● **EXERCISE DETAILS**
Give again, word for word, every line below from the one that has "Publisher: Global Journals Inc. (USA)" through the one that has "Ninety-four (94) Saudi", both included, and no others.

● **Dataset entries**

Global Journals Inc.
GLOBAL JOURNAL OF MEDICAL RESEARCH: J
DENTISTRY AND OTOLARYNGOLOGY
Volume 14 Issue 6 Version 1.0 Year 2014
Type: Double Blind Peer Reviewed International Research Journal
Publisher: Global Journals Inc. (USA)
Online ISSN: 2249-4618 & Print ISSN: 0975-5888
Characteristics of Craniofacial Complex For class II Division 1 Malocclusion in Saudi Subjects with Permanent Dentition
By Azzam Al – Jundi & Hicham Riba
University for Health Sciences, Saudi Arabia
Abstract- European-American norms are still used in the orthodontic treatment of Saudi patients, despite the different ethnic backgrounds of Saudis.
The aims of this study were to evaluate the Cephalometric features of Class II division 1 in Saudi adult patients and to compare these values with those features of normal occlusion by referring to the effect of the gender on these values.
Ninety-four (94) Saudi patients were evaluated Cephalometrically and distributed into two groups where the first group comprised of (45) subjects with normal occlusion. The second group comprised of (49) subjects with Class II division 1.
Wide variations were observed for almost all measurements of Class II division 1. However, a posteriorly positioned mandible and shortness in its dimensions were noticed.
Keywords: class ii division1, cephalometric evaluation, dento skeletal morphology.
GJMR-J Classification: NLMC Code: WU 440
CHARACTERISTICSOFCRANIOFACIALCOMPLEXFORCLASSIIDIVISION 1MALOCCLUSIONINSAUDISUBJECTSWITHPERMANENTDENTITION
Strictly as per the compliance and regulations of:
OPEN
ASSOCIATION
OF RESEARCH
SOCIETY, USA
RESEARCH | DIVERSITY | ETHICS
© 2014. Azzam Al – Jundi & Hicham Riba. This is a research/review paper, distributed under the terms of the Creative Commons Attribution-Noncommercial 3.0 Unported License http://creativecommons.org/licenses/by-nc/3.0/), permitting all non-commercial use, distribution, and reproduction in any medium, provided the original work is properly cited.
==
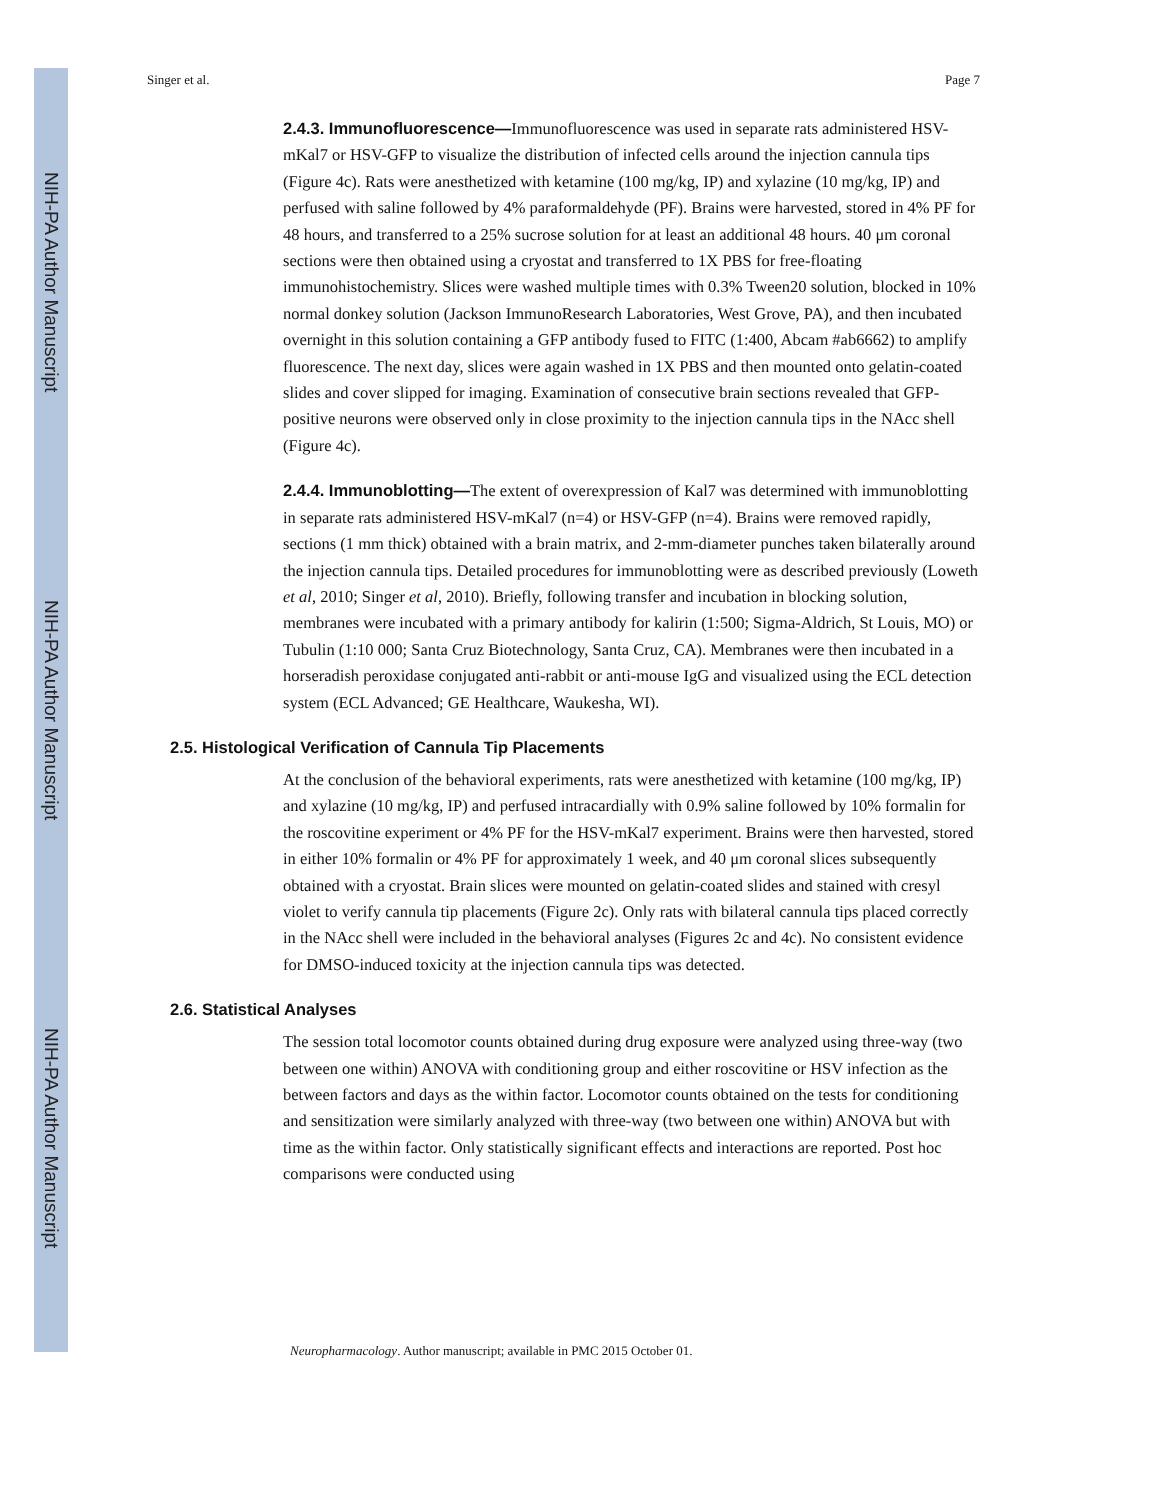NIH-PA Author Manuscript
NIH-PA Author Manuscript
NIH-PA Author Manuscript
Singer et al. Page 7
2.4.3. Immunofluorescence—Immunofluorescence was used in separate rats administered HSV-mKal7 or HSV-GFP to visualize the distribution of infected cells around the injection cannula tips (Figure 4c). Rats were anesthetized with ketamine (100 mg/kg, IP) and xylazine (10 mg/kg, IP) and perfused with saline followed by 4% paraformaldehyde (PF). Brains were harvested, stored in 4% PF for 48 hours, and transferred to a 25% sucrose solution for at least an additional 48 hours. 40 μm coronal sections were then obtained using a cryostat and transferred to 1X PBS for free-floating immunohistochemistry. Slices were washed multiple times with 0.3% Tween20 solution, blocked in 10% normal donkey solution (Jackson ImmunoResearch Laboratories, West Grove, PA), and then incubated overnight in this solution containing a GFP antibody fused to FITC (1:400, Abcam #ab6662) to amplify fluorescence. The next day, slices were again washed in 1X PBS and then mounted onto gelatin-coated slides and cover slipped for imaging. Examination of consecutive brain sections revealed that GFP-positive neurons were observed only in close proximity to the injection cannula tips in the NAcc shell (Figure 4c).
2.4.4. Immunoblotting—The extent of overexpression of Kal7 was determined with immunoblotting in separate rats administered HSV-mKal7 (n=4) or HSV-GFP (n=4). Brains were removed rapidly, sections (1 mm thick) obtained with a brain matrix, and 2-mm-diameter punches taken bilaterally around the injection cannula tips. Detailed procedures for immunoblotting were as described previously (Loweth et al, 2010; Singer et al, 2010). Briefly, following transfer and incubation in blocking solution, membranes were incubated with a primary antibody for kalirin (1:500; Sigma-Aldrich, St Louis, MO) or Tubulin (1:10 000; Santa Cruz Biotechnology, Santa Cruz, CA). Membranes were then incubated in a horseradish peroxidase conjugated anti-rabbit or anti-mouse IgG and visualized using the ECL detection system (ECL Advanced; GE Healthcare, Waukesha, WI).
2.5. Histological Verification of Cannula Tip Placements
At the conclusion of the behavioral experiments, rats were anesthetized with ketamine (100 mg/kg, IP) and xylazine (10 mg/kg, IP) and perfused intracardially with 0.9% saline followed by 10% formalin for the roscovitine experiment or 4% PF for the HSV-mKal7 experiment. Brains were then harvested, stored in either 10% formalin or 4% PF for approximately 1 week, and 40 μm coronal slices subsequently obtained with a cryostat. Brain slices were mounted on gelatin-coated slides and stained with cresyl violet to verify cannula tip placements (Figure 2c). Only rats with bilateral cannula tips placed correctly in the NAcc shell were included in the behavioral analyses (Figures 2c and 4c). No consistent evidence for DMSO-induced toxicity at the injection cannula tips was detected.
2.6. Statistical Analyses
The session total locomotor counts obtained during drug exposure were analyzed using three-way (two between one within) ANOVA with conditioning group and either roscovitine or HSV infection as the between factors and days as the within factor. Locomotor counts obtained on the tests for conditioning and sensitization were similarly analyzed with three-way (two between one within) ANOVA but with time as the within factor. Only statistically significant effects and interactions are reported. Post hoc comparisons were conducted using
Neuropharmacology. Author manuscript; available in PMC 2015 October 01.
* * *
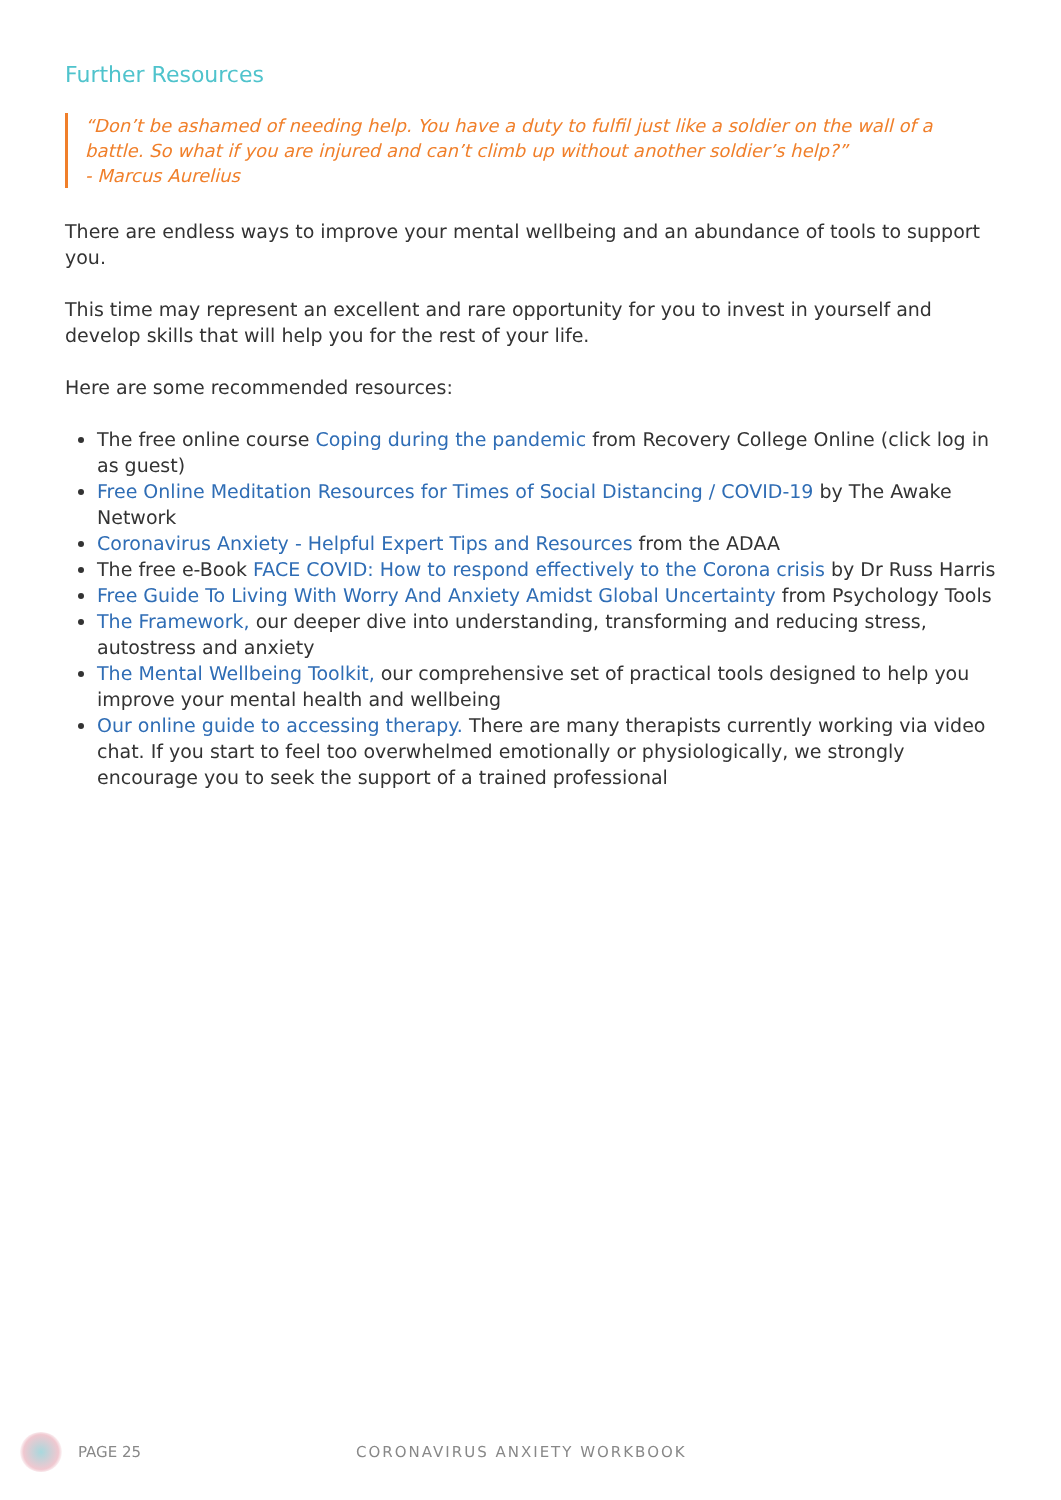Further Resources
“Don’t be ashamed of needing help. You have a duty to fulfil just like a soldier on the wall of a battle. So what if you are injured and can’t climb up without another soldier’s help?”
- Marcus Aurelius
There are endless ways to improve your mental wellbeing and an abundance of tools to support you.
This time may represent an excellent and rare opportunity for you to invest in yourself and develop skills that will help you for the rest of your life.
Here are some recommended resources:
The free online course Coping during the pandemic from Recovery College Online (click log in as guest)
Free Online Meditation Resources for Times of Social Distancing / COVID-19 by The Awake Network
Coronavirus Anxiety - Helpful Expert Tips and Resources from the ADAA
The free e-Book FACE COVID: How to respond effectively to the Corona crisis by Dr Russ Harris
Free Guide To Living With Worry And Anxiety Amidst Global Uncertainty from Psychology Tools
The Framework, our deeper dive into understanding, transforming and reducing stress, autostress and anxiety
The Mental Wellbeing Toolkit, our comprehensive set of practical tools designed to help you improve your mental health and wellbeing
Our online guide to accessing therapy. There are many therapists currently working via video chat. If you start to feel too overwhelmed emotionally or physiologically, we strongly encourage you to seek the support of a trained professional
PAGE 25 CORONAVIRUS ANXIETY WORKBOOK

● **WRITTEN RESPONSE**
Publisher: Global Journals Inc. (USA)
Online ISSN: 2249-4618 & Print ISSN: 0975-5888
Characteristics of Craniofacial Complex For class II Division 1 Malocclusion in Saudi Subjects with Permanent Dentition
By Azzam Al – Jundi & Hicham Riba
University for Health Sciences, Saudi Arabia
Abstract- European-American norms are still used in the orthodontic treatment of Saudi patients, despite the different ethnic backgrounds of Saudis.
The aims of this study were to evaluate the Cephalometric features of Class II division 1 in Saudi adult patients and to compare these values with those features of normal occlusion by referring to the effect of the gender on these values.
Ninety-four (94) Saudi patients were evaluated Cephalometrically and distributed into two groups where the first group comprised of (45) subjects with normal occlusion. The second group comprised of (49) subjects with Class II division 1.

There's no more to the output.